Exercise details: From the material below, retype exactly the lines that begin at the line with "left eye: (198, 61)" and end after the line with "nose: (242, 188)"; pictures stay out of the copy.

Exercise inputs:
::::::::::
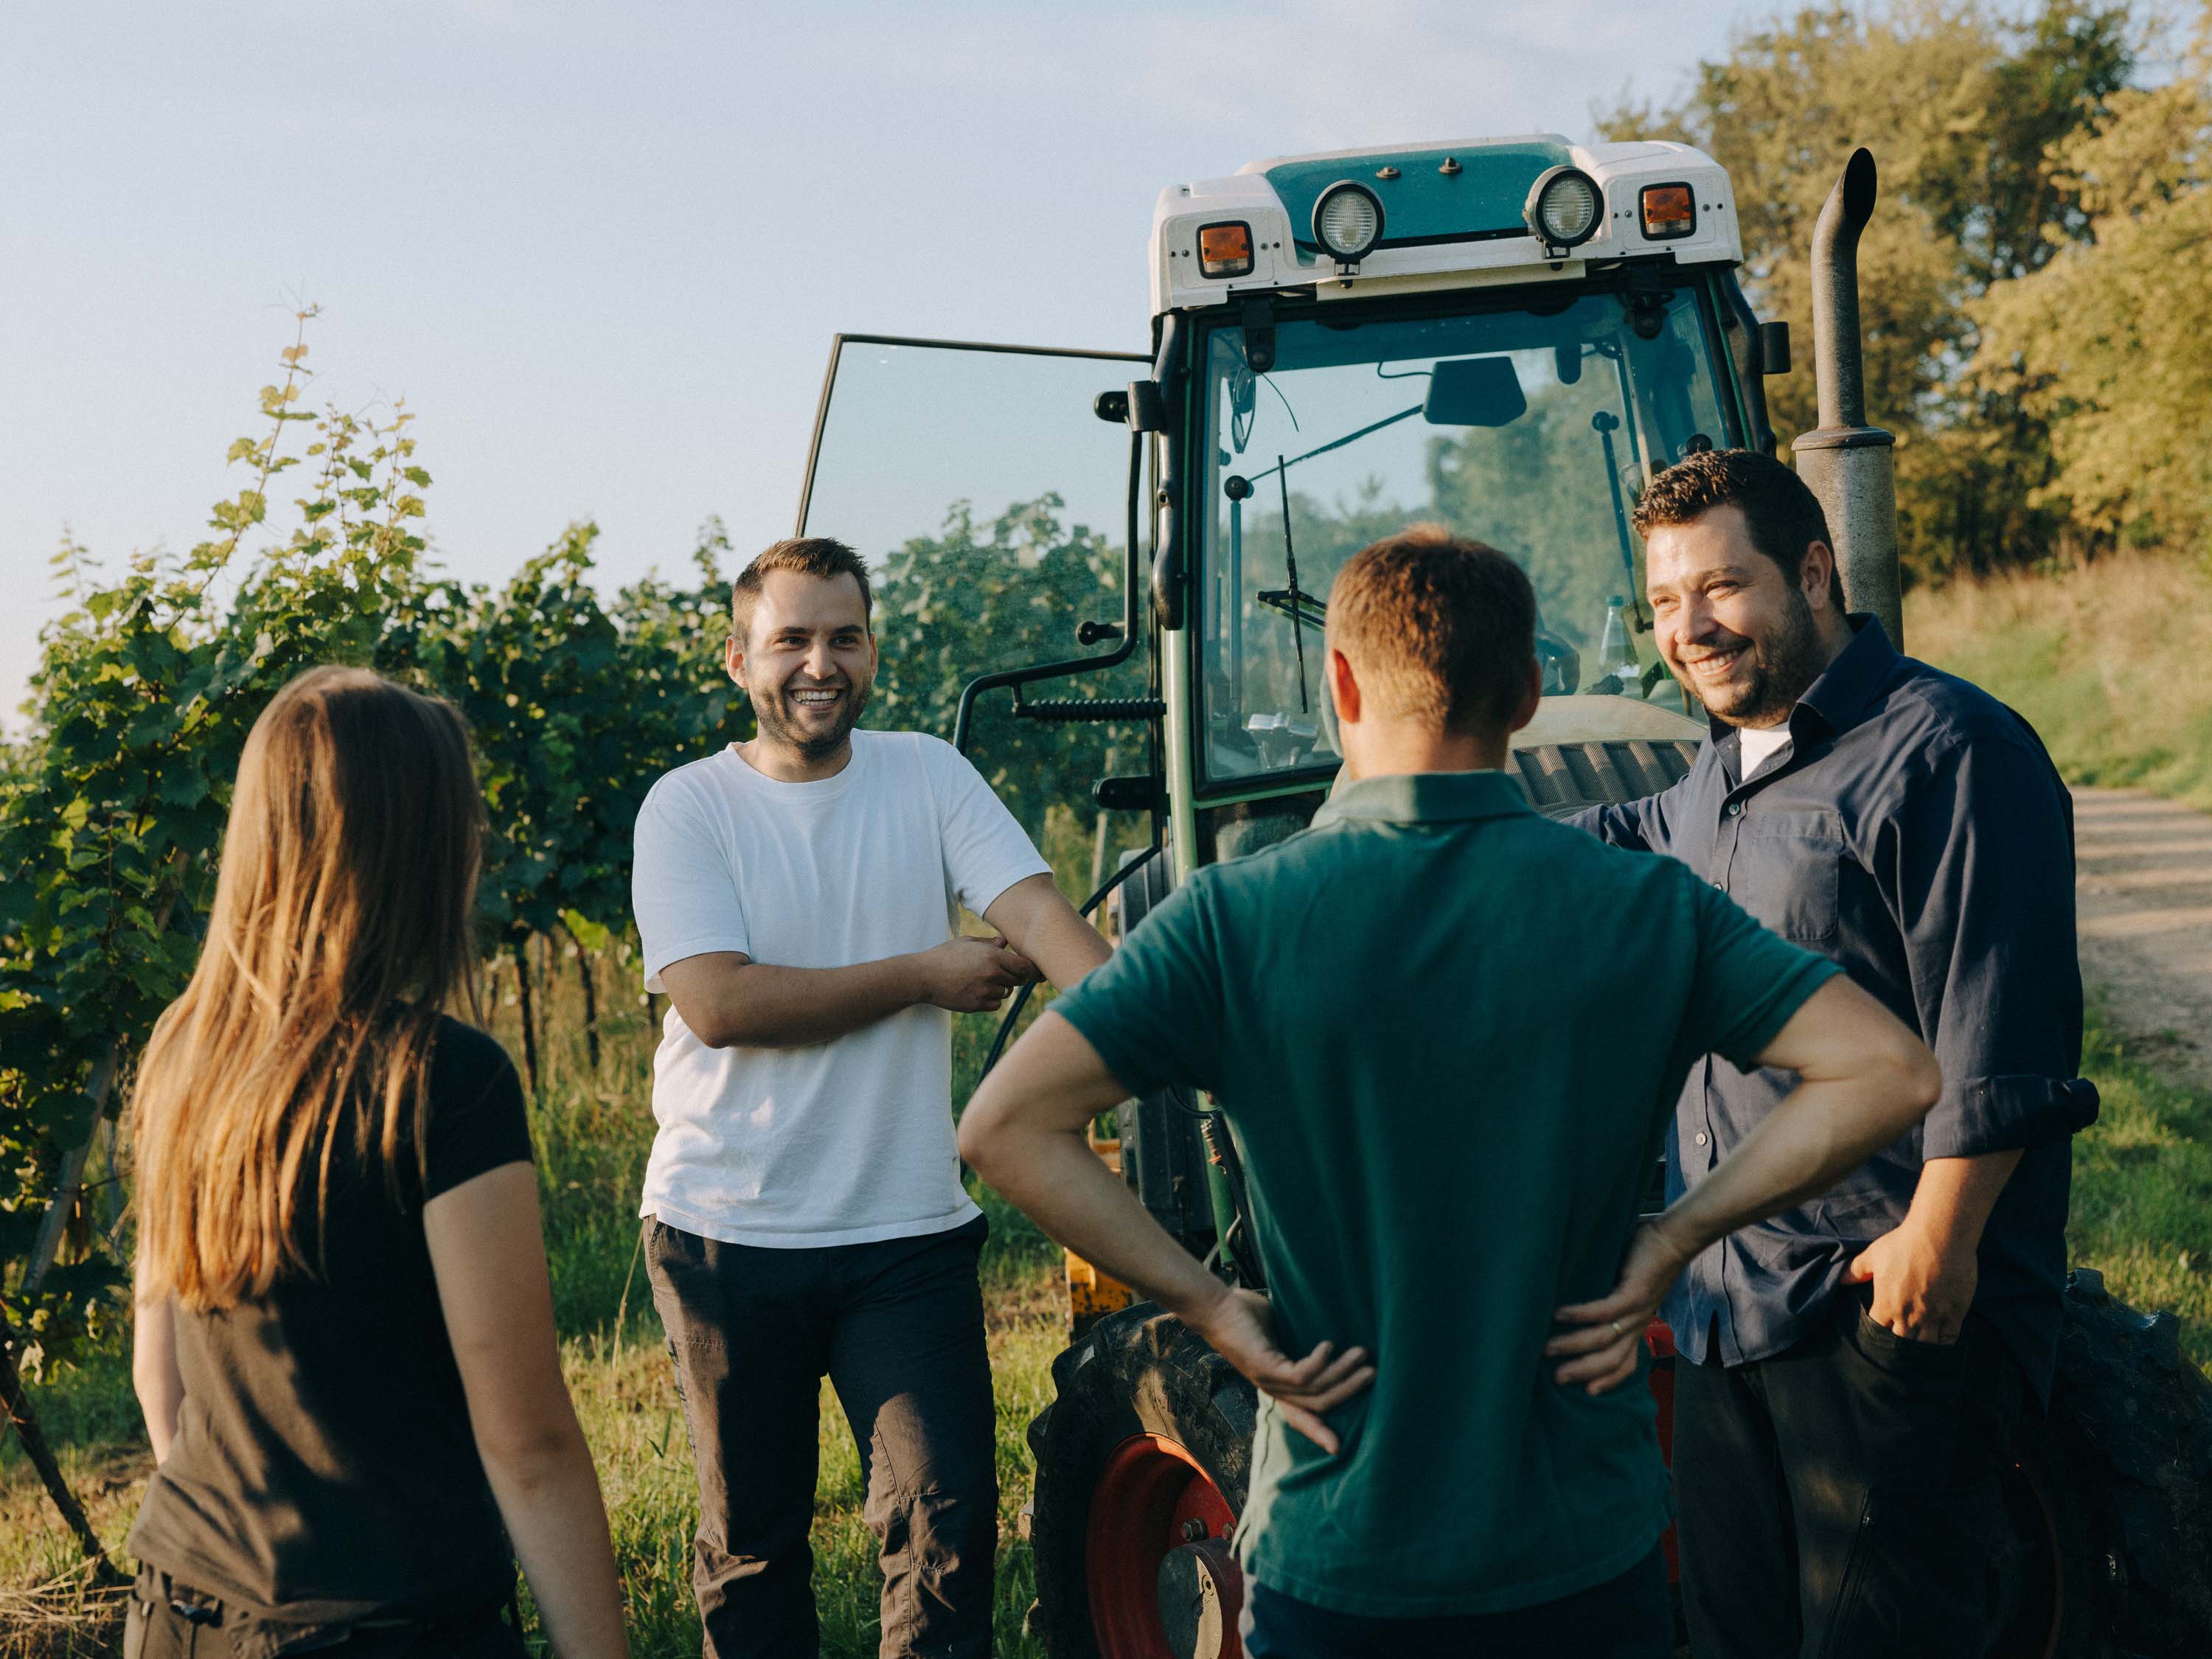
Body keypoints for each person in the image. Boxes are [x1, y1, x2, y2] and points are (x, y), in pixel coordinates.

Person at [959, 526, 1947, 1659]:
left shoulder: (1234, 920)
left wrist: (1213, 1308)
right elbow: (1893, 1070)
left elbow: (1004, 1126)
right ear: (1530, 692)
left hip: (1339, 1555)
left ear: (1339, 683)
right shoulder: (1645, 907)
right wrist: (1674, 1239)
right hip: (1582, 1548)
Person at [1572, 448, 2101, 1658]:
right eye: (1662, 601)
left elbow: (2002, 1028)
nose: (1690, 628)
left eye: (1721, 587)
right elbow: (1583, 843)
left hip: (1880, 1306)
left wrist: (1939, 1243)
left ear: (1815, 571)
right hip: (1722, 1306)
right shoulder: (1709, 784)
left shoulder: (1951, 748)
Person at [630, 535, 1110, 1659]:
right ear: (738, 659)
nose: (819, 662)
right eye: (791, 638)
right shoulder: (688, 807)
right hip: (727, 1230)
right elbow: (719, 1002)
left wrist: (1146, 1017)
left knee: (945, 1529)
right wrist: (925, 972)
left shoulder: (928, 774)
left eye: (843, 636)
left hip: (905, 1231)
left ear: (872, 651)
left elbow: (1039, 916)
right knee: (754, 1546)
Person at [125, 667, 628, 1659]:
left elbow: (162, 1379)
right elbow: (527, 1444)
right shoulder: (442, 1080)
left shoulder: (186, 1051)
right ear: (418, 848)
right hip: (382, 1623)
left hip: (181, 1606)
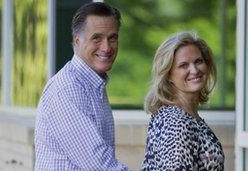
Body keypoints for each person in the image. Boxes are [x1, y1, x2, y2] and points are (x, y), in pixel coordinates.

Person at [34, 2, 130, 170]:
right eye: (96, 38)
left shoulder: (93, 85)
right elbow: (100, 165)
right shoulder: (67, 89)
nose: (106, 47)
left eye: (112, 38)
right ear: (76, 40)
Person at [141, 31, 225, 170]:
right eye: (183, 65)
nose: (194, 70)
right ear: (168, 74)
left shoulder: (190, 117)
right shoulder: (175, 121)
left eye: (198, 61)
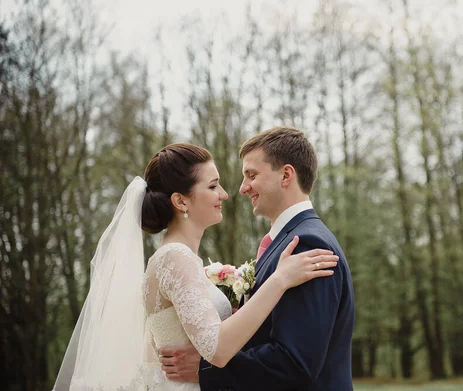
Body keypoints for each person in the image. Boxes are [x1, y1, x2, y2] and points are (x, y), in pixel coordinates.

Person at [53, 143, 339, 391]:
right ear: (180, 201)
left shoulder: (179, 258)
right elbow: (217, 348)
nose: (225, 194)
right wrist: (280, 279)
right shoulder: (174, 257)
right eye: (213, 186)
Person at [159, 127, 355, 390]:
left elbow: (295, 363)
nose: (242, 188)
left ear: (286, 175)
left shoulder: (306, 244)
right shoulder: (288, 241)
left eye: (251, 175)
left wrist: (205, 370)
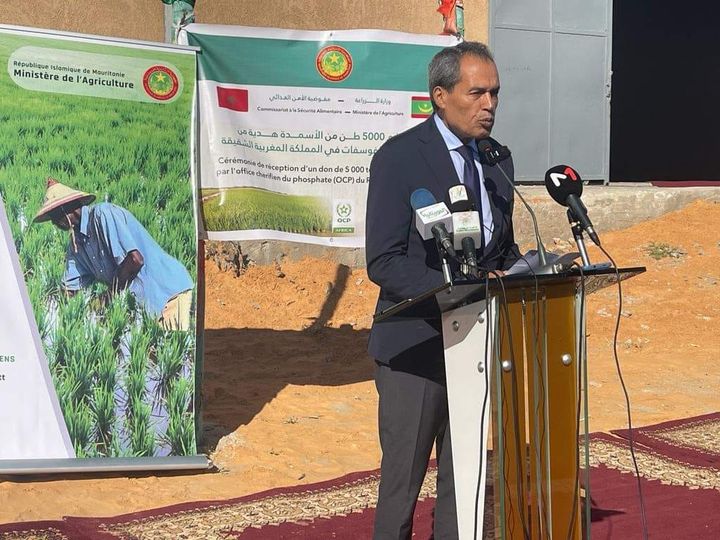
::::::::::
Solved problem:
left eye: (198, 61)
Body keypoints for each person in the image. Boxes are [x1, y1, x2, y2] and points are (x, y), in pixel coordinates.

Person at [53, 143, 339, 391]:
right ear: (180, 201)
left shoulder: (179, 258)
right elbow: (217, 348)
nose: (225, 194)
right wrist: (280, 279)
right shoulder: (174, 257)
right eye: (213, 186)
Person at [159, 127, 355, 390]:
left elbow: (295, 363)
nose: (242, 188)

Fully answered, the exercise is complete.